The first line of the data below and every line after it, through the one with "root of tail: (336, 213)", must be transcribed without change.

※ ※ ※

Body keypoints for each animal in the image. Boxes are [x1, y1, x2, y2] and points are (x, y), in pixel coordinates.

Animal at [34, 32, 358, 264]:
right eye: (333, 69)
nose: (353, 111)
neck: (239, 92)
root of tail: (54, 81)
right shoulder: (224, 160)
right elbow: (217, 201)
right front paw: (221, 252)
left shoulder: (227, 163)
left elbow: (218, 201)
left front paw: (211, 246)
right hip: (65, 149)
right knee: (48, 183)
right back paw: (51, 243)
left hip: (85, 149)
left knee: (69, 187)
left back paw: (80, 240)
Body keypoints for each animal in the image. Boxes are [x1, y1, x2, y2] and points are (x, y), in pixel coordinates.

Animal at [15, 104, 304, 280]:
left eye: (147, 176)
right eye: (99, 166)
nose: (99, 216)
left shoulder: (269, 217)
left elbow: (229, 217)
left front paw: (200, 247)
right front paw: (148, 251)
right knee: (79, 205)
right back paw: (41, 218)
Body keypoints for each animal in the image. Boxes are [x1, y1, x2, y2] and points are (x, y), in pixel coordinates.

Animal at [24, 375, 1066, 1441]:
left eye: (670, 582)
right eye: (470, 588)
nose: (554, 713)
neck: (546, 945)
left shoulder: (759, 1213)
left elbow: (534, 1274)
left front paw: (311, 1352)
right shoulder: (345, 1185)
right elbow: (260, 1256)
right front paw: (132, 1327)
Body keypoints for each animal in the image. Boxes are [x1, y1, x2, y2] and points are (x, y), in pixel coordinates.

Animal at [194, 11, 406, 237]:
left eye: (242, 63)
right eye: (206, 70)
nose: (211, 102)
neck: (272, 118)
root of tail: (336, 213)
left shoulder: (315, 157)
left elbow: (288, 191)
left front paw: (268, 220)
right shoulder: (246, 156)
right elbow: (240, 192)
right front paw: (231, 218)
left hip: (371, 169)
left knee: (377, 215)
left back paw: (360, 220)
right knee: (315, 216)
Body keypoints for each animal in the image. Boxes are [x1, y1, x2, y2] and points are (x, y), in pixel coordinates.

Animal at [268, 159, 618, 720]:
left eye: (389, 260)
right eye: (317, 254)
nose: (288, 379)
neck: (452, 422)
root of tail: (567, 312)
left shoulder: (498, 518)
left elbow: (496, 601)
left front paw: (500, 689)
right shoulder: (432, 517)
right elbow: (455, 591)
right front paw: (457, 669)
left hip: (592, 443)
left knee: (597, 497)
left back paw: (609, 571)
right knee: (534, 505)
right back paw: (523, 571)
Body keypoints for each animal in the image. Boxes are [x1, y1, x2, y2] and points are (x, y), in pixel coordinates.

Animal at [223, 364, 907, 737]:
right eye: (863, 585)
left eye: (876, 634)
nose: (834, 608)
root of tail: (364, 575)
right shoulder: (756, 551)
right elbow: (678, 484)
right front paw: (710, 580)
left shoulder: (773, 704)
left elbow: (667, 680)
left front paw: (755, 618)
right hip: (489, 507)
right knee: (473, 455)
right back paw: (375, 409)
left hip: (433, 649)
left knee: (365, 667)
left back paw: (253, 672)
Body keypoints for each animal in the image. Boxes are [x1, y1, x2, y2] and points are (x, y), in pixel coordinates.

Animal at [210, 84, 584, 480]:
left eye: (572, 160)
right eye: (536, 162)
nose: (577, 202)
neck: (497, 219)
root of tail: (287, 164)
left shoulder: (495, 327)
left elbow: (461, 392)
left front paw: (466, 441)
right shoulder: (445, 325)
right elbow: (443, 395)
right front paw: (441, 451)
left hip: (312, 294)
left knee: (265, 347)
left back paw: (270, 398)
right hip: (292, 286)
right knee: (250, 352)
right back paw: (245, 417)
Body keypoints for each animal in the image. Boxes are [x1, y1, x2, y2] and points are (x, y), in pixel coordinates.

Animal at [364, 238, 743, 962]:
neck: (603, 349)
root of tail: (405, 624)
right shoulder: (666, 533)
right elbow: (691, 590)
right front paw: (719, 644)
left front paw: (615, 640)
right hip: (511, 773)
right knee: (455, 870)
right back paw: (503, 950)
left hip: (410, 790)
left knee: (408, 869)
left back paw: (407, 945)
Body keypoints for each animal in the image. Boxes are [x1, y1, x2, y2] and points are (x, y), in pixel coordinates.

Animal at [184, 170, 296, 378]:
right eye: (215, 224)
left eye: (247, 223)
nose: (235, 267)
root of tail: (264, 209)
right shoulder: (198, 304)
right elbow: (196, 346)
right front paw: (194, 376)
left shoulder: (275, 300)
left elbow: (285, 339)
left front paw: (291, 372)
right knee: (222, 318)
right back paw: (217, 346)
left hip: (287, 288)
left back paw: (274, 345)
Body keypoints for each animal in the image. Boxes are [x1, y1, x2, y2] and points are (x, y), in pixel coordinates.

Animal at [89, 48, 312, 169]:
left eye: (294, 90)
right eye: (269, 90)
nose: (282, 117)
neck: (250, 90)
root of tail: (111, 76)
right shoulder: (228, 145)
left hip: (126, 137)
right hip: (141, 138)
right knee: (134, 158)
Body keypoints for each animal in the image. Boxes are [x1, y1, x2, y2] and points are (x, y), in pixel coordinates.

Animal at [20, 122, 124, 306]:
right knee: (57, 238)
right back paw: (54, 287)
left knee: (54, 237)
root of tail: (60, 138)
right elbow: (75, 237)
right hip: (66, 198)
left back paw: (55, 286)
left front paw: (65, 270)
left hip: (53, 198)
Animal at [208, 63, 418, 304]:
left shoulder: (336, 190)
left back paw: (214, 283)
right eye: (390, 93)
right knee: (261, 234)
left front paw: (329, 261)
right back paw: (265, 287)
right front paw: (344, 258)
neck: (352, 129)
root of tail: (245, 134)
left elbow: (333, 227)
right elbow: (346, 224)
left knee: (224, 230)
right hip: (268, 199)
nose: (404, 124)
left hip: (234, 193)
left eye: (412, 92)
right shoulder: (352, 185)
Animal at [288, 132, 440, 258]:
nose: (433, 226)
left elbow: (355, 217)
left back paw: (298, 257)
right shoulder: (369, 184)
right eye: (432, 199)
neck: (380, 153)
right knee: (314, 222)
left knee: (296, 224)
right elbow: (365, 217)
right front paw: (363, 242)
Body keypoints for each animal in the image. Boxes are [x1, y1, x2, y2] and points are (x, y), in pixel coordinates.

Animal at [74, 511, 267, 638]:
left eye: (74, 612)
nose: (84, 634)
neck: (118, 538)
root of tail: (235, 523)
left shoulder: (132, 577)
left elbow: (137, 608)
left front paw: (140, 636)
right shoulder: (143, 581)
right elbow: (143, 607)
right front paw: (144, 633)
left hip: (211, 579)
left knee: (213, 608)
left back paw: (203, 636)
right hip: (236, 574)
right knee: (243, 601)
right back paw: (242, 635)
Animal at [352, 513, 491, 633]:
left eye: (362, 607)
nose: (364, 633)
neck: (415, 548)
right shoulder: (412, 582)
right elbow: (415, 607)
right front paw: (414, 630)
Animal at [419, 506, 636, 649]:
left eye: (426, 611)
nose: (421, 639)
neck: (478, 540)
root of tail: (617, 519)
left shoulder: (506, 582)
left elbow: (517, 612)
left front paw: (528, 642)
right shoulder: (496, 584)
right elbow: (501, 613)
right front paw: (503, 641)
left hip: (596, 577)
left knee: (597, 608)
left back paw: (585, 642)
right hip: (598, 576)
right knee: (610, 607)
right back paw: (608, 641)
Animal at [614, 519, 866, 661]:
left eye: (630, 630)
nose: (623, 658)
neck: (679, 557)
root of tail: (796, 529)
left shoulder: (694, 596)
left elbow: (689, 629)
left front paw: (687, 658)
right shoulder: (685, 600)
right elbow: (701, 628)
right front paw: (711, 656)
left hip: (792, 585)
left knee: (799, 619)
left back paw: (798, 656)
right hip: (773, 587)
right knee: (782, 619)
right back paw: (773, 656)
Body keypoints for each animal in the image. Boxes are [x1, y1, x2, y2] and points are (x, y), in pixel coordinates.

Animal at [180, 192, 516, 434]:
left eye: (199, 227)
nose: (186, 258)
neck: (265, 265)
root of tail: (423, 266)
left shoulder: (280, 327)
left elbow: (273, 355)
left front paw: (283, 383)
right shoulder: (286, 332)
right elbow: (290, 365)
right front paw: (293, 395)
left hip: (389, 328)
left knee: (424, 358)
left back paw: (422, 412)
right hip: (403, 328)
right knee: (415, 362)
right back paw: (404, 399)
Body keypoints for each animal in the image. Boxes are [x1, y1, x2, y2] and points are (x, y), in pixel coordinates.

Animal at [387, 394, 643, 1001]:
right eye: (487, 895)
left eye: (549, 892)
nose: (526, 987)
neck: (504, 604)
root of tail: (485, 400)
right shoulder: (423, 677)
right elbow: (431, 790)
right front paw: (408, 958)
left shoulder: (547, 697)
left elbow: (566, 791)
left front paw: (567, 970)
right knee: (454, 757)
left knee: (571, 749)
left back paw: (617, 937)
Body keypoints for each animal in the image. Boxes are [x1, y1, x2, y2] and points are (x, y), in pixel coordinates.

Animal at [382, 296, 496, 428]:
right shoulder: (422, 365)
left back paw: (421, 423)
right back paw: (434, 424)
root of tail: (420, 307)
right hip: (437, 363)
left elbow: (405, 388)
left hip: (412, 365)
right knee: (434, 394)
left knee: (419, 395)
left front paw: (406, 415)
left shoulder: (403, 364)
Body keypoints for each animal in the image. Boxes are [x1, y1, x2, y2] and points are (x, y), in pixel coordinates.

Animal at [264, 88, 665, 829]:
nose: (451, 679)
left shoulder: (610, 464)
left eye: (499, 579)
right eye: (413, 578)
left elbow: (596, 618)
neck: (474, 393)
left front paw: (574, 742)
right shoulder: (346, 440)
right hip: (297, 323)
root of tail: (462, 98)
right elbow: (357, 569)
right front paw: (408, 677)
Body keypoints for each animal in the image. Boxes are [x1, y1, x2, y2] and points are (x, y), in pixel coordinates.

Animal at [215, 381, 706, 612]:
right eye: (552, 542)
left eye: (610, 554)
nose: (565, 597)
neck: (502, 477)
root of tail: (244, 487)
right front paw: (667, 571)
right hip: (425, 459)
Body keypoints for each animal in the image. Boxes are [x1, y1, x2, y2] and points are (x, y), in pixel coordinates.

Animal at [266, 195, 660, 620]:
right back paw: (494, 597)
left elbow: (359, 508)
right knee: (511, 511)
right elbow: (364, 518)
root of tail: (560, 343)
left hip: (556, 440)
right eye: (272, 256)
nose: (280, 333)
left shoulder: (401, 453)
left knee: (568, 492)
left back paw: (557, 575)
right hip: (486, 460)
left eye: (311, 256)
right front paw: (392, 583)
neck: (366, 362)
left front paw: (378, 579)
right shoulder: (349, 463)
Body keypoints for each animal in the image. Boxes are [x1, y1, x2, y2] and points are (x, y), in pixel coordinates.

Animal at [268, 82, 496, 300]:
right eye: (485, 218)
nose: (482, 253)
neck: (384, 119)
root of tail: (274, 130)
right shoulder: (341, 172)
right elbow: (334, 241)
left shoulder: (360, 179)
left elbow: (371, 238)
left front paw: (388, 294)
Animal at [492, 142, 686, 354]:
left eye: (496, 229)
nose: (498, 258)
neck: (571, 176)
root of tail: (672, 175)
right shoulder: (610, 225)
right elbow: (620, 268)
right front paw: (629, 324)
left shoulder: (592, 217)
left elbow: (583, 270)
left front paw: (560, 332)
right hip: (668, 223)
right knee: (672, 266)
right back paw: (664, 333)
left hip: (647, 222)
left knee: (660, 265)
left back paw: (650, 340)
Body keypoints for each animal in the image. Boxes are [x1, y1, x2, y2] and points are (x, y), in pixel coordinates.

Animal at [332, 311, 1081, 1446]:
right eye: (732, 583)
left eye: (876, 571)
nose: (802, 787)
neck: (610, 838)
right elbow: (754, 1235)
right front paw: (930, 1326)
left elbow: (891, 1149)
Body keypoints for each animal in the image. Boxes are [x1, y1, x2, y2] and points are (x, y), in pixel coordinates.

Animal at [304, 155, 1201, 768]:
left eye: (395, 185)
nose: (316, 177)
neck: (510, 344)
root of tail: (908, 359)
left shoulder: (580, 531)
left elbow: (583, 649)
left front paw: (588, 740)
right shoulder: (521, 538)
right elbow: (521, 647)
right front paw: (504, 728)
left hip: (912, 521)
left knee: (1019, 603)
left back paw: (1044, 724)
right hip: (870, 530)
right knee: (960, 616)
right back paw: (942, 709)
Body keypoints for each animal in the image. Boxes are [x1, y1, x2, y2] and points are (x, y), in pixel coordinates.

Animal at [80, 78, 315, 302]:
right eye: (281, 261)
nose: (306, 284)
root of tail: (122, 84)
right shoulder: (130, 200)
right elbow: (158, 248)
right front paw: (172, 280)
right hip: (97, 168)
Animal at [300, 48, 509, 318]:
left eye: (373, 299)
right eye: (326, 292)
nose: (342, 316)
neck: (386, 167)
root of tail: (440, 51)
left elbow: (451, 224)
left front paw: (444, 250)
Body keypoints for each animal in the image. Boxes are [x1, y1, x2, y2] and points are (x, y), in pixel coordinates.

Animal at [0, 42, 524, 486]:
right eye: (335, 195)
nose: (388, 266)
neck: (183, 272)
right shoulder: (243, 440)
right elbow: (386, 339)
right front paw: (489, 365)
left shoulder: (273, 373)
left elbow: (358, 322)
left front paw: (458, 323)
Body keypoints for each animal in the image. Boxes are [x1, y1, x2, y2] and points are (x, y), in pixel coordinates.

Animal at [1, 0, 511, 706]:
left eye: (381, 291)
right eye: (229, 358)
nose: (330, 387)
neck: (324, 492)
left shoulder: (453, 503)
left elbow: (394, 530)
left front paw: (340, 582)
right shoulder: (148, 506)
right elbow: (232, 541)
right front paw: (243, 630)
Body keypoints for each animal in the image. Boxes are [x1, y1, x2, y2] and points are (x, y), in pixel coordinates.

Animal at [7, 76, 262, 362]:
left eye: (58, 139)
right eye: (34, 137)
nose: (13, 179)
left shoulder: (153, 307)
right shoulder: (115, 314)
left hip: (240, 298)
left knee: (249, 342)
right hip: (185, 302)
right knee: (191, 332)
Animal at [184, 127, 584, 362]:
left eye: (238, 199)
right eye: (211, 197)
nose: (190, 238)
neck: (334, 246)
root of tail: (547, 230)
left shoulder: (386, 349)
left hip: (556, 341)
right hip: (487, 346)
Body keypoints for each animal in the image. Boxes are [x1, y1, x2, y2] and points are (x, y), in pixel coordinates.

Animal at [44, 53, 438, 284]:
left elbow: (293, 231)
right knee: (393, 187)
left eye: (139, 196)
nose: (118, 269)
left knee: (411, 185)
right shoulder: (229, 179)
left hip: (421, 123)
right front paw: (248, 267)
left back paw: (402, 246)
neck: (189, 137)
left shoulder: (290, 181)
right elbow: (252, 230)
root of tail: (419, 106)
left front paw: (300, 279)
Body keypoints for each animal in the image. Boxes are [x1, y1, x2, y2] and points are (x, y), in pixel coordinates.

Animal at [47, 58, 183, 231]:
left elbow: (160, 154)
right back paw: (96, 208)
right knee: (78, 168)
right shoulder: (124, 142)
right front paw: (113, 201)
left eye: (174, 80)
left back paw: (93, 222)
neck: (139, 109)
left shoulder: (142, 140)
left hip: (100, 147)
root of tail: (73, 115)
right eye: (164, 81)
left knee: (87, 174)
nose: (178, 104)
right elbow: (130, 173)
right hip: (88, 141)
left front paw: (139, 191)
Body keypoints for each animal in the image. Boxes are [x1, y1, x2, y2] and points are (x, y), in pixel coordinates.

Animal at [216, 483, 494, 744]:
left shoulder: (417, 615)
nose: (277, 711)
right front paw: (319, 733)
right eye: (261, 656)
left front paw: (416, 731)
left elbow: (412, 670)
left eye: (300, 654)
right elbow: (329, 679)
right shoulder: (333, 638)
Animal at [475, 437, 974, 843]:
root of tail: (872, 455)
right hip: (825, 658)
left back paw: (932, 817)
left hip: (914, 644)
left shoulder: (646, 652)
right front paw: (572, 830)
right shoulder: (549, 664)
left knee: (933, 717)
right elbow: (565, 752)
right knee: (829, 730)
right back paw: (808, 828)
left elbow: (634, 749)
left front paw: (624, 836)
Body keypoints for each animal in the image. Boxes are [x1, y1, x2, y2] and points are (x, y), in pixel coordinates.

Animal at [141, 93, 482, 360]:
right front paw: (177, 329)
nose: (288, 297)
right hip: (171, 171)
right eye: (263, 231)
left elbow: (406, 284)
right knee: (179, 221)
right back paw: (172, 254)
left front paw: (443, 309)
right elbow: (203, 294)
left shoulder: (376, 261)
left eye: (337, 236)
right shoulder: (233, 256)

※ ※ ※

— Response to the exercise —
Body keypoints for each animal in the image. Boxes are [x1, y1, x2, y2] and points are (x, y), in pixel coordinates.

Animal at [34, 32, 358, 264]:
right eye: (333, 69)
nose: (353, 111)
neck: (239, 92)
root of tail: (54, 81)
right shoulder: (224, 160)
right elbow: (217, 201)
right front paw: (221, 252)
left shoulder: (227, 163)
left elbow: (218, 201)
left front paw: (211, 246)
right hip: (65, 149)
right knee: (48, 183)
right back paw: (51, 243)
left hip: (85, 149)
left knee: (69, 187)
left back paw: (80, 240)
Body keypoints for each animal in the image. Boxes are [x1, y1, x2, y2] and points are (x, y), in pixel coordinates.

Animal at [15, 104, 304, 280]:
left eye: (147, 176)
right eye: (99, 166)
nose: (99, 216)
left shoulder: (269, 217)
left elbow: (229, 217)
left front paw: (200, 247)
right front paw: (148, 251)
right knee: (79, 205)
right back paw: (41, 218)
Body keypoints for each animal in the image. Boxes are [x1, y1, x2, y2] and points are (x, y), in pixel coordinates.

Animal at [24, 375, 1066, 1441]:
left eye: (670, 582)
right eye: (470, 588)
nose: (554, 713)
neck: (546, 945)
left shoulder: (759, 1213)
left elbow: (534, 1274)
left front paw: (311, 1352)
right shoulder: (345, 1185)
right elbow: (260, 1256)
right front paw: (132, 1327)
Body keypoints for each animal in the image. Boxes are [x1, y1, x2, y2] and points are (x, y), in pixel coordinates.

Animal at [194, 11, 406, 237]:
left eye: (242, 63)
right eye: (206, 70)
nose: (211, 102)
neck: (272, 118)
root of tail: (336, 213)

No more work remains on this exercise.